The hand-wringing may be much ado about nothing.

Walker predicted that the Alabama Legislature will contravene a city’s right to legislate non-discrimination.

“I am curious how the city of Birmingham’s ordinance will play out,” Walker said. “I have heard rumblings that there will be a response from the Alabama Legislature this spring.”

That would reflect the Legislature’s reaction to Birmingham’s effort to establish a $15-an-hour minimum wage in the city. On the heels of that Birmingham ordinance, the Legislature passed a prohibition against cities’ setting a minimum wage.

Birmingham adopted a non-discrimination ordinance protecting LGBTQ persons in September.

During the committee discussion, Nix said that he wanted the gender identity definition to read “sex at birth or changed surgically.”
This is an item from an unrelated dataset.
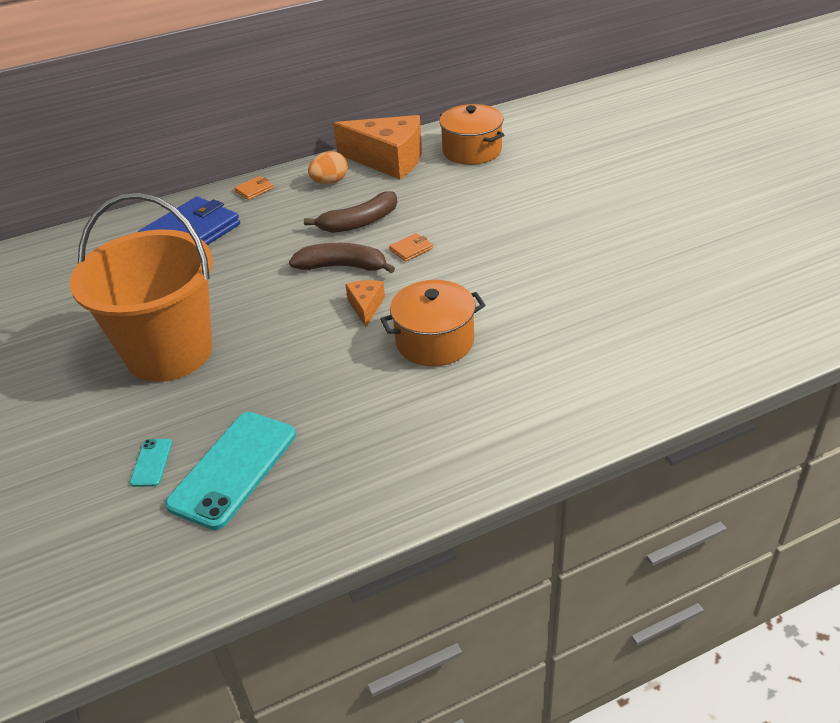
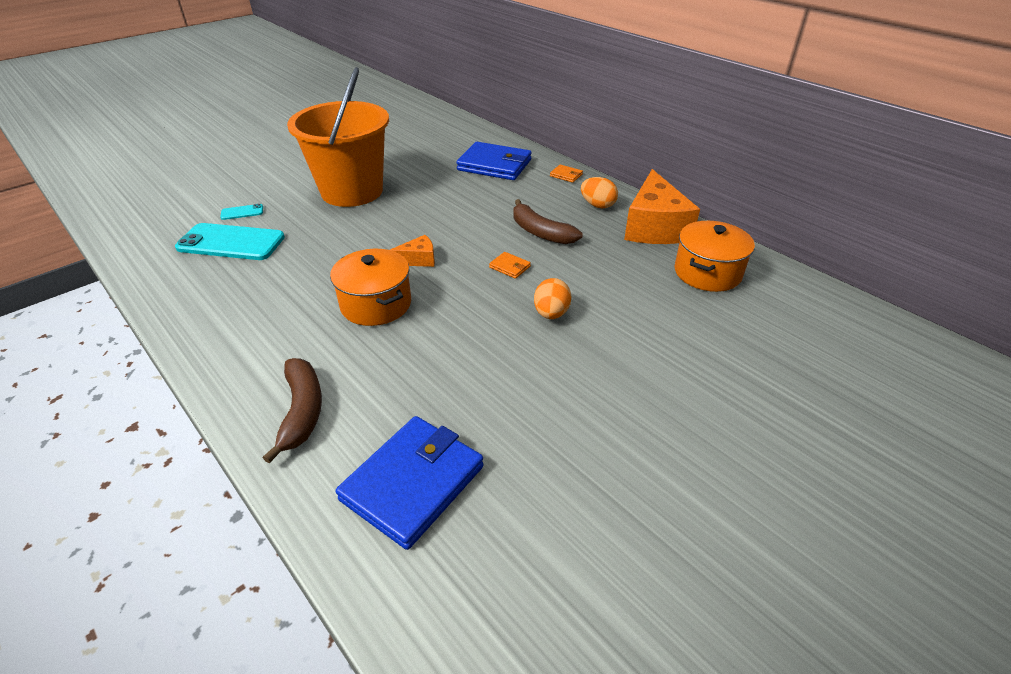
camera: 70 degrees right, 0 degrees up
(342, 266) = (472, 237): brown banana -> brown banana (302, 411)
(495, 236) = (551, 313): none -> orange egg
(681, 332) = (413, 483): none -> blue wallet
Walker said he was troubled by the definition of an “employer” as “a person who employs one or more.”

That could be applied to someone hiring a part-time nanny, he said.

Peterson said that he has read non-discrimination ordinances from cities across the country, “and this is almost word-for-word the same.”

Other speakers asked where the burden of proof lay for discrimination and said that the ordinance assesses no maximum penalty. Walker and Nix both expressed reservations about a city Human Rights Commission and its powers.

City Clerk Herman Lehman offered to set up a future meeting of the committee with the city judge, the city prosecutor and the police chief. The councilmen readily accepted that option.